L’indépendance totale du Modem
L’absence de discours sur un vrai programme de gouvernement s’est couplé d’une stratégie qui, je l’avais dit, a amené le Modem dans le mur. Stratégie qui, sur le papier, était intéressante seulement en position de force : absence totale de dépendance vis-à-vis d’un autre parti, UMP ou PS.
Cette stratégie suicidaire, la plupart des députés UDF sortants l’avaient refusée en fondant un pseudo-parti (le PSLE devenu Nouveau Centre) afin de conserver la stratégie qui avait toujours été la leur, à savoir rester des alliés, exigeants, de l’UMP. Leur électorat était d’ailleurs de cet avis puisque ceux-ci ont été réélus (pour six d’entre eux) au premier tour ou vont sans doute l’être au second tour (et cela malgré la présence systématique de candidats du Modem contre eux).
Maurice Leroy, qui regrettait l’impasse dans laquelle s’est placé son ancien ami François Bayrou, expliquait que c’était de la folie de refuser des alliances électorales.

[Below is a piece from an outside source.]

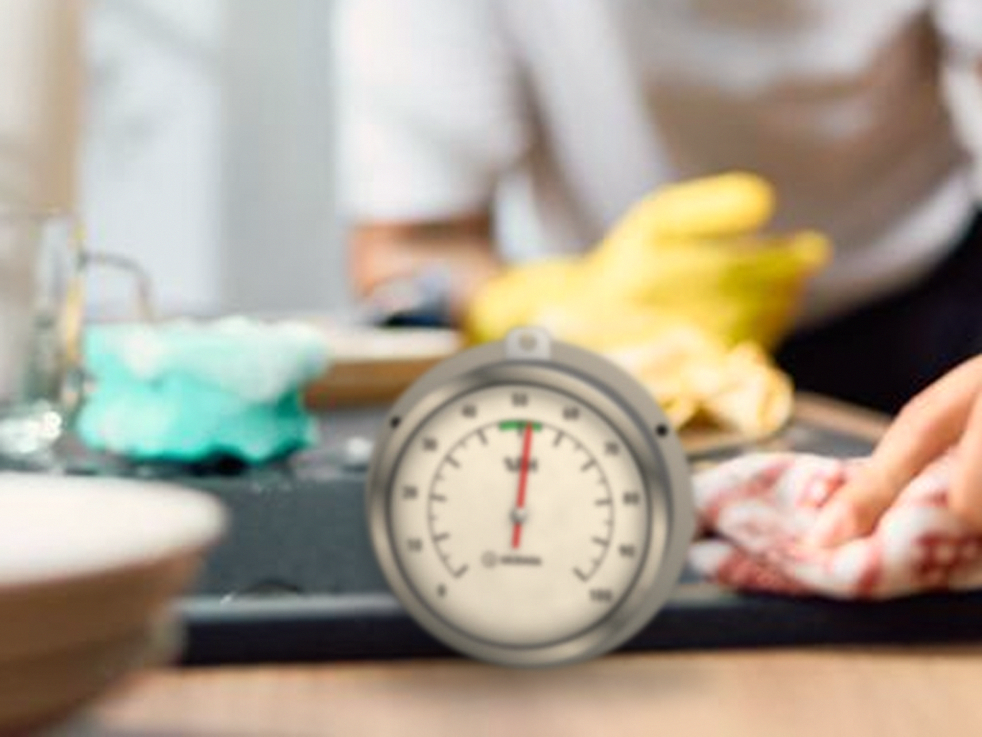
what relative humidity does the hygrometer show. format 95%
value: 52.5%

Que le système actuel le nécessitait et que cela n’enlevait rien à l’autonomie d’un parti, prenant pour exemple le PCF qui, malgré le très faible score de Marie-George Buffet (un dixième de celui de François Bayrou), devrait avoir près de cinq fois plus de députés.
Maurice Leroy expliquait aussi que les députés UDF sortants pourraient ainsi former un groupe à l’Assemblée nationale et garderaient une vision autonome face au gouvernement de François Fillon. Leur influence au cours de la législature qui s’annonce sera nettement plus efficace que celle du Modem (je rappelle que les idées politiques des deux, leur vision politique sur le fond sont similaires, puisque largement unies au cours de la campagne présidentielle).

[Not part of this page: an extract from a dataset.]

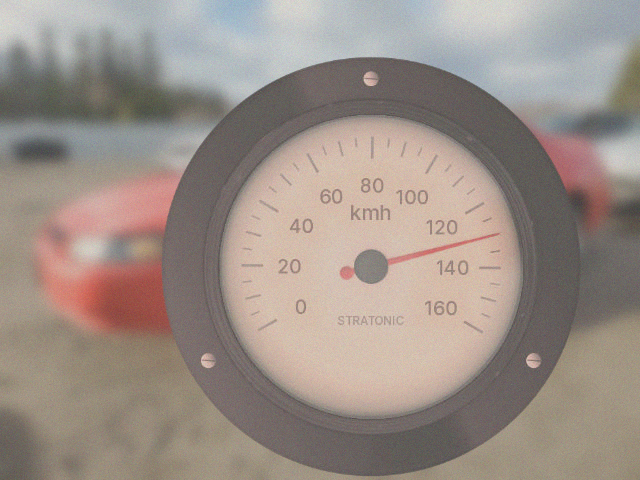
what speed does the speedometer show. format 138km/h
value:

Et puis, je ne m’explique toujours pas cette incohérence de vouloir rassembler le plus grand nombre et de refuser toute alliance politique. C’est désormais factuel : le Modem ne sera pas la grande formation qui rénovera la vie politique. Les électeurs en ont décidé autrement : c’est l’UMP et Nicolas Sarkozy qui, pendant cinq ans, vont réformer profondément la société.
Qu’on le veuille ou pas. Mais l’accepter, c’est respecter la démocratie.